## AIM OF THE EXERCISE
Print the data exactly. Pictures stay out.

## DATASET SECTION
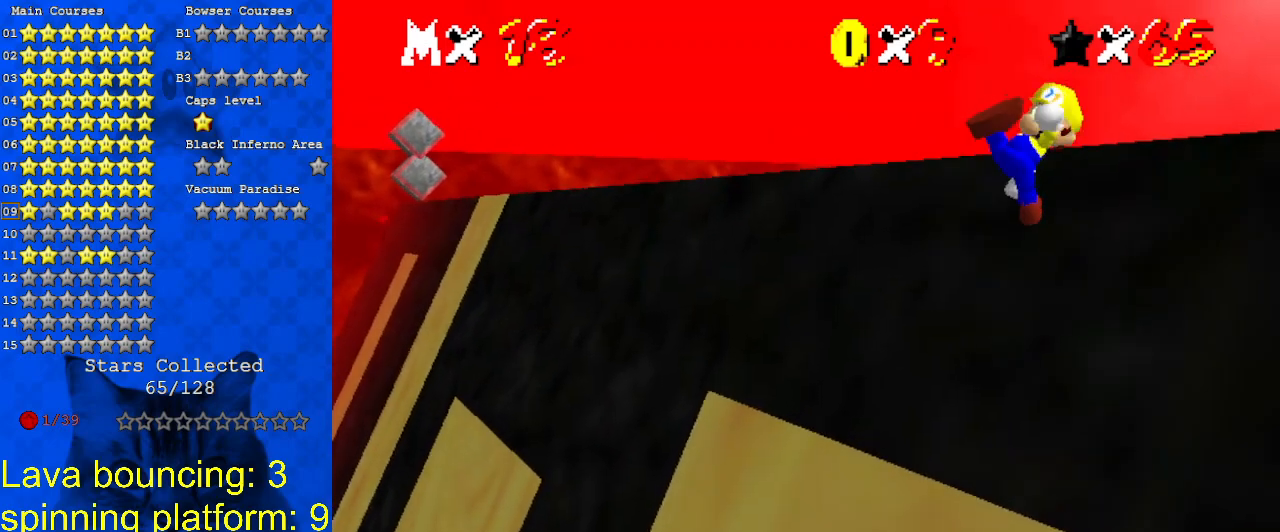
{"keys": ["up"], "events": [[67, "ctrl", "up"], [100, "shift", "up"]]}
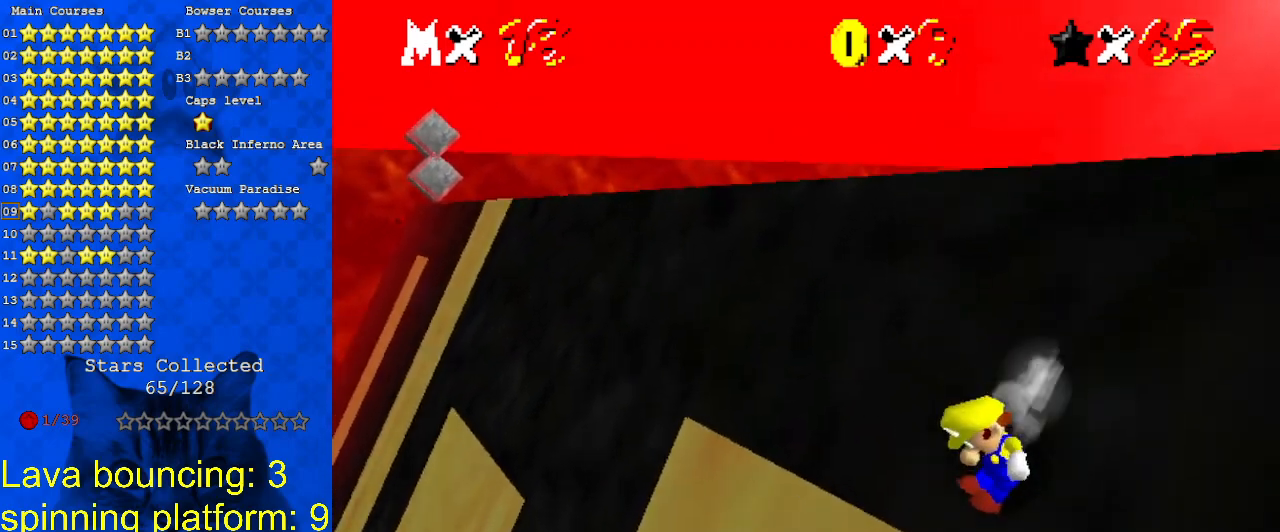
{"keys": ["right", "shift", "up"], "events": [[33, "right", "down"], [33, "shift", "down"]]}
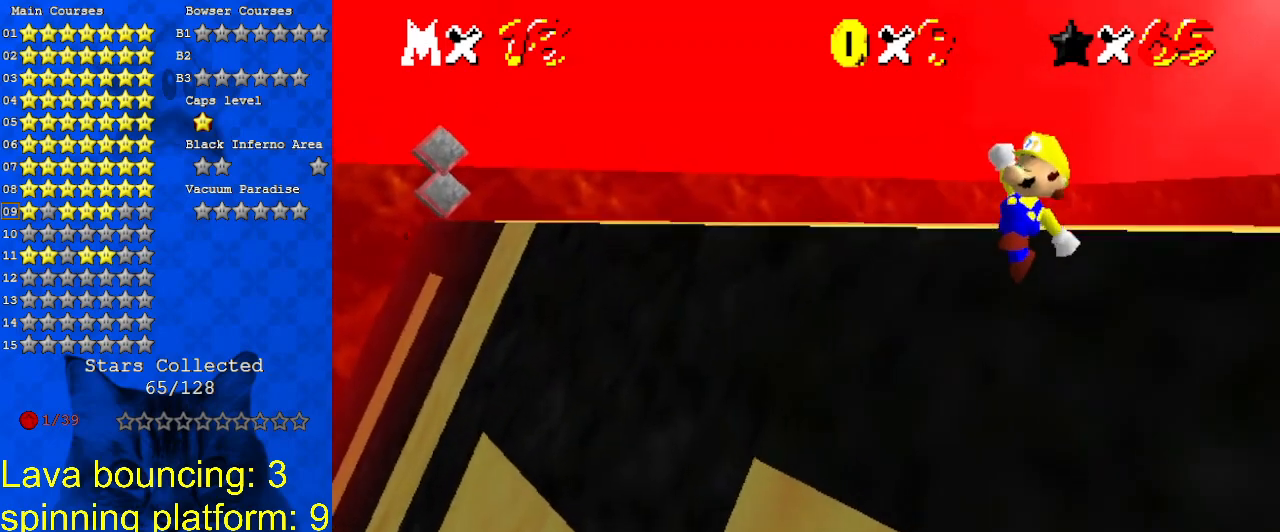
{"keys": ["up"], "events": [[167, "right", "up"], [267, "ctrl", "down"], [467, "ctrl", "up"], [467, "shift", "up"]]}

## RESULT OF THE EXERCISE
{"keys": ["up"], "events": [[67, "ctrl", "up"], [100, "shift", "up"]]}
{"keys": ["right", "shift", "up"], "events": [[33, "right", "down"], [33, "shift", "down"]]}
{"keys": ["up"], "events": [[167, "right", "up"], [267, "ctrl", "down"], [467, "ctrl", "up"], [467, "shift", "up"]]}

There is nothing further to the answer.